Published online by Cambridge University Press: 26 June 2019
The first part of this book discussed how constitutional courts may enhance the deliberative quality and legitimacy of democratic policy-making. This led to the formulation of a handful of judicial good practices, such as following a fixed argumentative framework, using relevant and persuasive citations to underpin judgments and communicating with the legislator through modulated rulings. However, deliberative performance is an intertwined and complex endeavour and may differ between courts and, importantly, between cases. Variety in a court's behaviour suggests how this court perceives its own role in democratic society. Therefore, it is enlightening to evaluate which forces play upon constitutional judging.

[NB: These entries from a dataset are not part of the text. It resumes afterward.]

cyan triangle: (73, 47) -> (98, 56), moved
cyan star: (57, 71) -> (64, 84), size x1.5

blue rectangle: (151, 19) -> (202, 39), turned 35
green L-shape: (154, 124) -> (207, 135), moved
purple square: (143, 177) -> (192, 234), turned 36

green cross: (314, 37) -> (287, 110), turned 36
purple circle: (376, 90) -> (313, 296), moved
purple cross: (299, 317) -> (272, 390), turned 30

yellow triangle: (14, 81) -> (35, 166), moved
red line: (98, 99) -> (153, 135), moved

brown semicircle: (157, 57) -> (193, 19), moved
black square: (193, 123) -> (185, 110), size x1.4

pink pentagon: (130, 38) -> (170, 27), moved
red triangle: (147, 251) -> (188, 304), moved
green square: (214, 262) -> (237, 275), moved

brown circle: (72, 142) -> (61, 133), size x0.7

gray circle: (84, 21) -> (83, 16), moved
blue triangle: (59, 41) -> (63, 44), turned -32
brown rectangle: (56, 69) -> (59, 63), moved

The second part of this book aims to build a bridge between the normative framework and the case law analysis. In particular, the factors which may influence the Belgian Constitutional Court's behaviour are explored. These contours of judicial decision-making must be recognised in order to fully comprehend the role of constitutional courts in a democratic society. These underlying contours, which form the theoretical background on which the empirical analysis is based, are set out in two chapters, titled ‘The institutional framework of the Belgian Constitutional Court’ (chapter 2) and ‘Variation of judicial behaviour within the institutional boundaries’ (chapter 3) respectively.

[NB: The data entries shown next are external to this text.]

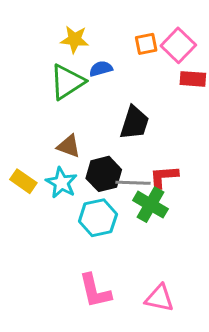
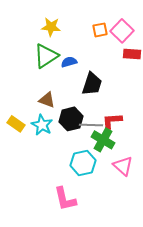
blue semicircle: (101, 69) -> (69, 62), moved
cyan hexagon: (98, 218) -> (83, 163), moved
pink triangle: (159, 298) -> (123, 166), moved, turned 30

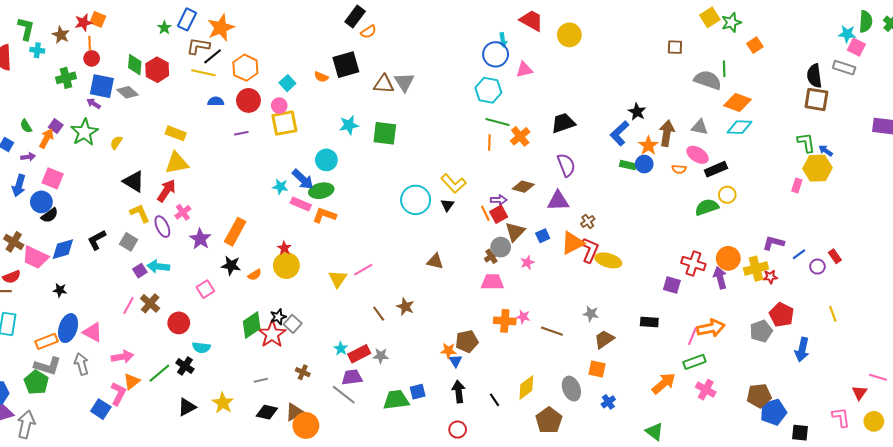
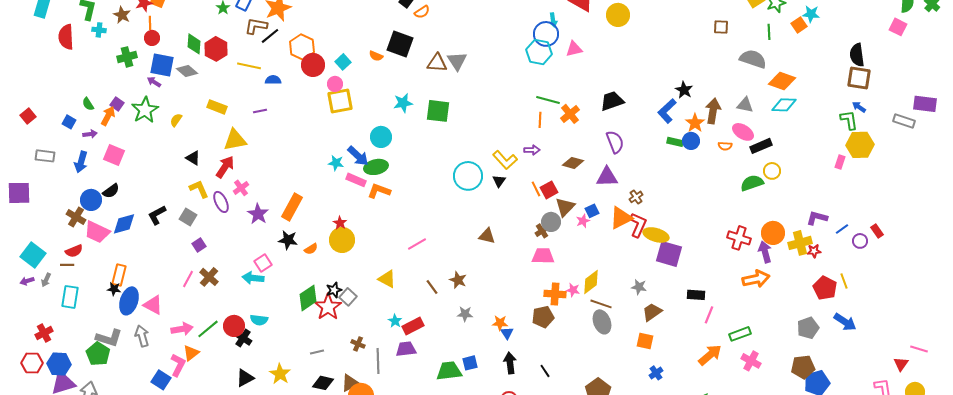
cyan star: (847, 34) -> (811, 14), moved
black square: (346, 65) -> (400, 44), turned 36
gray rectangle: (844, 68) -> (904, 121), moved
green line: (724, 69) -> (769, 32), moved
yellow line: (203, 73) -> (249, 66), moved
cyan hexagon: (488, 90) -> (539, 52), moved
red circle: (248, 100) -> (313, 65), moved
yellow rectangle: (176, 133) -> (217, 107), moved
purple line: (241, 133) -> (260, 111), moved
blue arrow: (826, 151) -> (859, 107), moved
black triangle: (134, 181) -> (193, 158), size x0.7
purple arrow: (499, 200) -> (532, 150), moved
blue circle: (41, 202) -> (91, 200), moved
pink star: (527, 262) -> (583, 221), moved
cyan arrow: (158, 267) -> (253, 278), moved
yellow triangle: (338, 279) -> (387, 279), moved, turned -36
purple square: (672, 285) -> (669, 254), moved, size x1.5
black star: (60, 290) -> (114, 289), moved
yellow line: (833, 314) -> (844, 281), moved
red circle: (179, 323) -> (234, 326), moved
orange arrow: (711, 328) -> (756, 279), moved
gray pentagon: (761, 331) -> (808, 328), moved
pink line: (692, 336) -> (709, 315), moved
orange rectangle: (47, 341) -> (119, 275), moved, turned -55
brown pentagon: (467, 341) -> (543, 317), moved
blue arrow: (802, 350) -> (845, 322), turned -70
gray star: (381, 356) -> (465, 314), moved
green line: (159, 373) -> (208, 329), moved
yellow diamond: (526, 388) -> (591, 282), moved
gray ellipse: (571, 389) -> (602, 322), moved
gray line: (344, 395) -> (378, 361), moved, turned 50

In chapter 2, the institutional setting of the BeCC is discussed. This framework, decided upon by the legislator, shapes the background against which the Court takes its decisions. The tools available to the Court do not only indicate the prospects of deliberation, but also affect the choices the Court (can) make(s). To provide necessary background information against which the empirical results should be understood, the establishment and further development of this institutional framework is situated within the Belgian political context. More specifically, the consociational nature of the Belgian polity is reflected in the Court's composition and its institutional tools. Special attention will be paid to the parliamentary preparatory documents, which show how the rules regarding the BeCC's decision-making process should be understood and applied.